Il peso delle decisioni quotidiane per i solopreneur
Gestire un’attività in solitaria significa prendere decine di decisioni ogni giorno: quale cliente priorizzare, se aumentare i prezzi o quale strumento provare. In un’azienda tradizionale, la responsabilità è condivisa tra team, manager e procedure di approvazione. Per un solopreneur, invece, ogni scelta ricade unicamente su di sé.
Da ex product manager, ho imparato a suddividere le decisioni in due categorie: quelle reversibili e quelle irreversibili. Questo semplice approccio ha rivoluzionato la mia capacità di agire con rapidità e ridurre l’indecisione. E funziona anche per chi lavora in autonomia.
Decisioni reversibili: agire in fretta
La maggior parte delle scelte che affrontiamo ogni giorno sono reversibili. Possono essere modificate senza costi significativi o conseguenze gravi.

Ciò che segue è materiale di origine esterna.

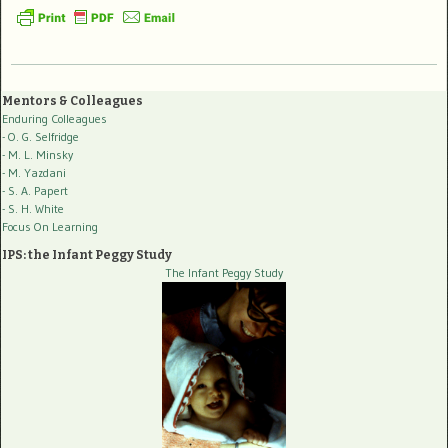
Mentors & Colleagues
Enduring Colleagues
- O. G. Selfridge
- M. L. Minsky
- M. Yazdani
- S. A. Papert
- S. H. White
Focus On Learning
IPS: the Infant Peggy Study
The Infant Peggy Study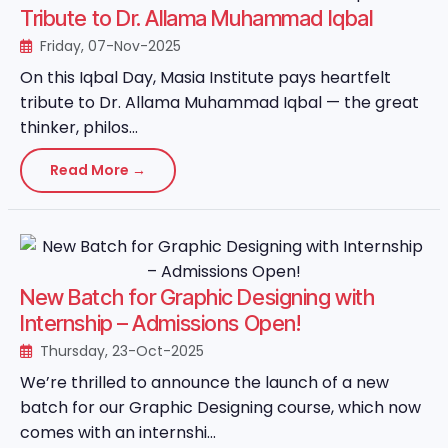
Tribute to Dr. Allama Muhammad Iqbal
Friday, 07-Nov-2025
On this Iqbal Day, Masia Institute pays heartfelt
tribute to Dr. Allama Muhammad Iqbal — the great
thinker, philos...
Read More →
New Batch for Graphic Designing with
Internship – Admissions Open!
Thursday, 23-Oct-2025
We’re thrilled to announce the launch of a new
batch for our Graphic Designing course, which now
comes with an internshi...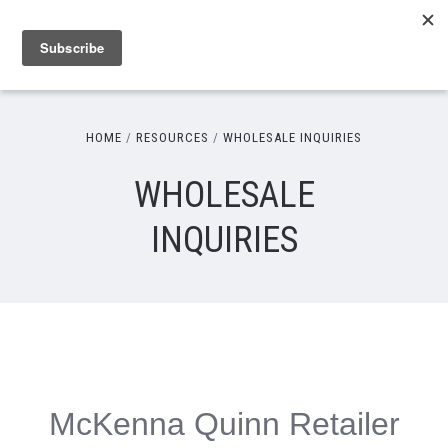
HOME
RESOURCES
WHOLESALE INQUIRIES
WHOLESALE
INQUIRIES
McKenna Quinn Retailer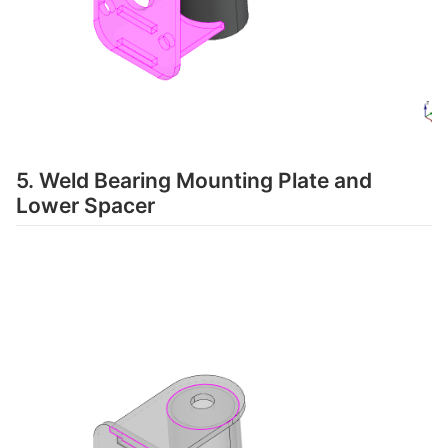
5. Weld Bearing Mounting Plate and
Lower Spacer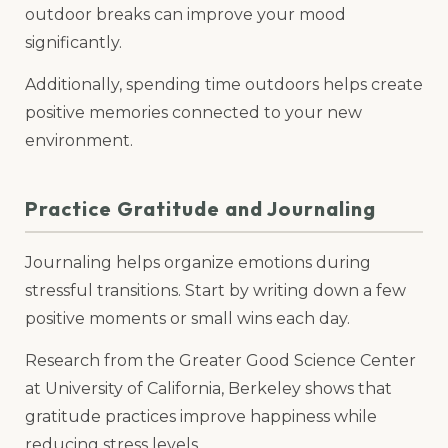
outdoor breaks can improve your mood
significantly.
Additionally, spending time outdoors helps create
positive memories connected to your new
environment.
Practice Gratitude and Journaling
Journaling helps organize emotions during
stressful transitions. Start by writing down a few
positive moments or small wins each day.
Research from the Greater Good Science Center
at University of California, Berkeley shows that
gratitude practices improve happiness while
reducing stress levels.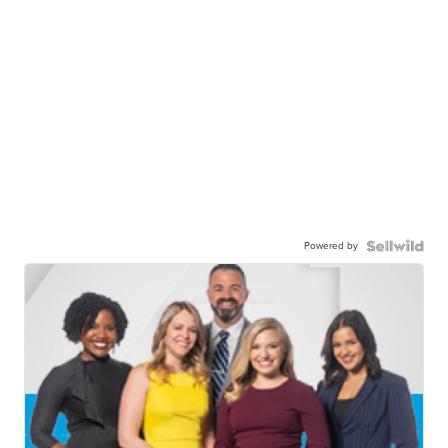
Powered by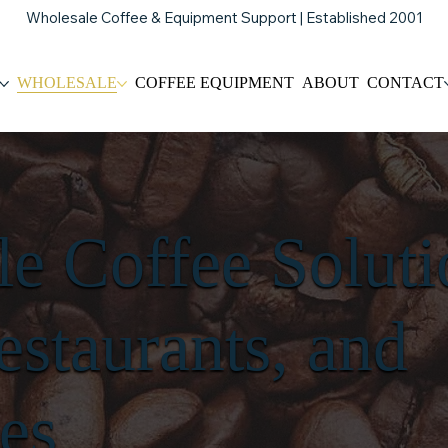
Wholesale Coffee & Equipment Support | Established 2001
WHOLESALE
COFFEE EQUIPMENT
ABOUT
CONTACT
e Coffee Soluti
estaurants, and
es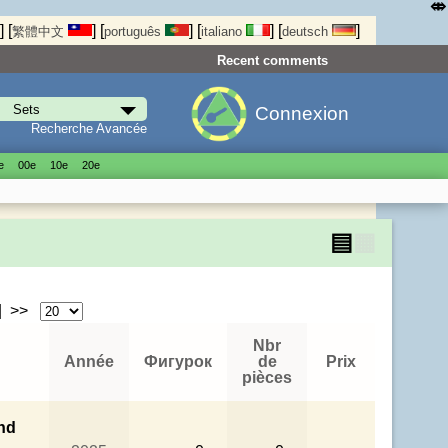
⤄
]
[
]
[
]
[
]
[
]
繁體中文
português
italiano
deutsch
Recent comments
Connexion
Recherche Avancée
е
00е
10е
20е
▤
▦
| >>
Nbr
Année
Фигурок
de
Prix
pièces
nd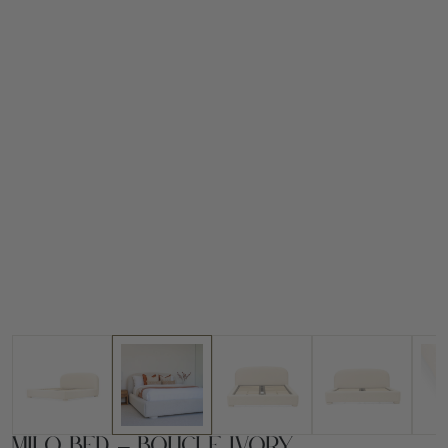
Milo Bed – Boucle Ivory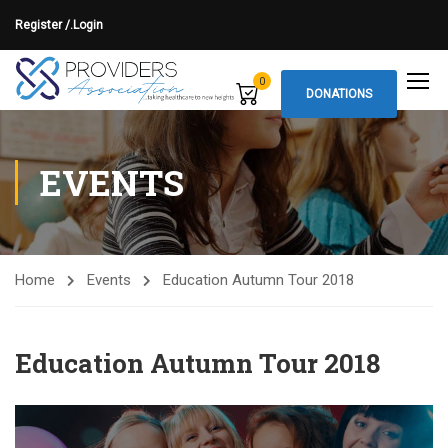
Register /.
Login
0
DONATIONS
EVENTS
Home
Events
Education Autumn Tour 2018
Education Autumn Tour 2018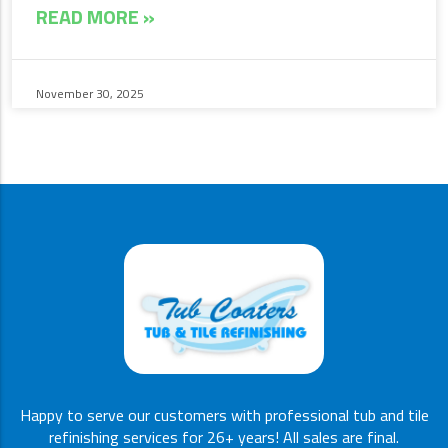
READ MORE »
November 30, 2025
Happy to serve our customers with professional tub and tile
refinishing services for 26+ years! All sales are final.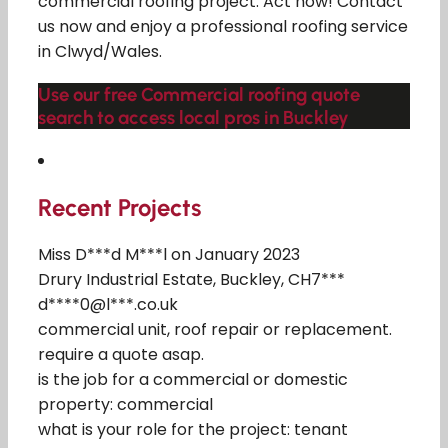
commercial roofing project. Act now! Contact
us now and enjoy a professional roofing service
in Clwyd/Wales.
Use our free Commercial roofing quote
search to access local pros in Buckley
Recent Projects
Miss D***d M***l on January 2023
Drury Industrial Estate, Buckley, CH7***
d****0@l***.co.uk
commercial unit, roof repair or replacement.
require a quote asap.
is the job for a commercial or domestic
property: commercial
what is your role for the project: tenant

Ad esempio:
- Provare un nuovo strumento di gestione progetti;
- Modificare la frequenza delle pubblicazioni sui social media;
- Testare una nuova struttura tariffaria con un singolo cliente;
- Cambiare la firma delle email.
Queste decisioni, definite anche "porte a due vie" in ambito aziendale, permettono di sperimentare e tornare indietro se il risultato non convince. Il rischio è minimo, ma molti solopreneur le trattano come se fossero definitive, sprecando giorni in analisi inutili.
La fatica decisionale è un fenomeno reale: più decisioni prendiamo, minore diventa la qualità delle nostre scelte successive. Per chi lavora da solo, senza una squadra che assorba i ritardi, il tempo speso a rimuginare su una scelta reversibile è tempo sottratto al lavoro vero e proprio.
Se ti ritrovi a compilare lunghe tabelle comparative per una decisione che potresti testare in un mese, è il momento di agire rapidamente.
Decisioni irreversibili: procedere con cautela
Non tutte le scelte sono uguali. Alcune, come la firma di un contratto a lungo termine con un cliente poco affidabile o l’investimento di mesi nello sviluppo di un servizio non validato, sono "porte a senso unico". Una volta intrapresa la strada, tornare indietro diventa costoso o impossibile.
Queste decisioni meritano un’analisi più approfondita. Prima di procedere, è utile:
- Raccogliere dati e informazioni;
- Consultare colleghi, mentori o esperti del settore;
- Impostare una scadenza per evitare di rimanere bloccati nell’indecisione.
L’obiettivo non è evitare il rischio, ma allineare il livello di attenzione alle reali conseguenze della scelta. Solo una minoranza di decisioni merita un’analisi prolungata, e imparare a riconoscerle è una competenza che si affina con il tempo.
Costruire un filtro decisionale personale
La distinzione tra decisioni reversibili e irreversibili è solo l’inizio. Con il tempo, puoi sviluppare un metodo personale per velocizzare le scelte quotidiane. Quando ti trovi di fronte a una decisione, chiediti:
- Posso annullare questa scelta entro un mese?
- Qual è lo scenario peggiore se sbaglio?
- Sto scegliendo tra due opzioni entrambe sufficientemente valide? (Se sì, basta sceglierne una e andare avanti.)
L’istinto gioca un ruolo importante, ma un framework chiaro aiuta a ridurre l’ansia e a prendere decisioni più consapevoli. Con la pratica, imparerai a riconoscere quali scelte richiedono più tempo e quali possono essere affrontate con rapidità.
"Le decisioni non sono tutte uguali. Imparare a distinguerle è la chiave per gestire al meglio il tempo e le energie in un’attività in solitaria."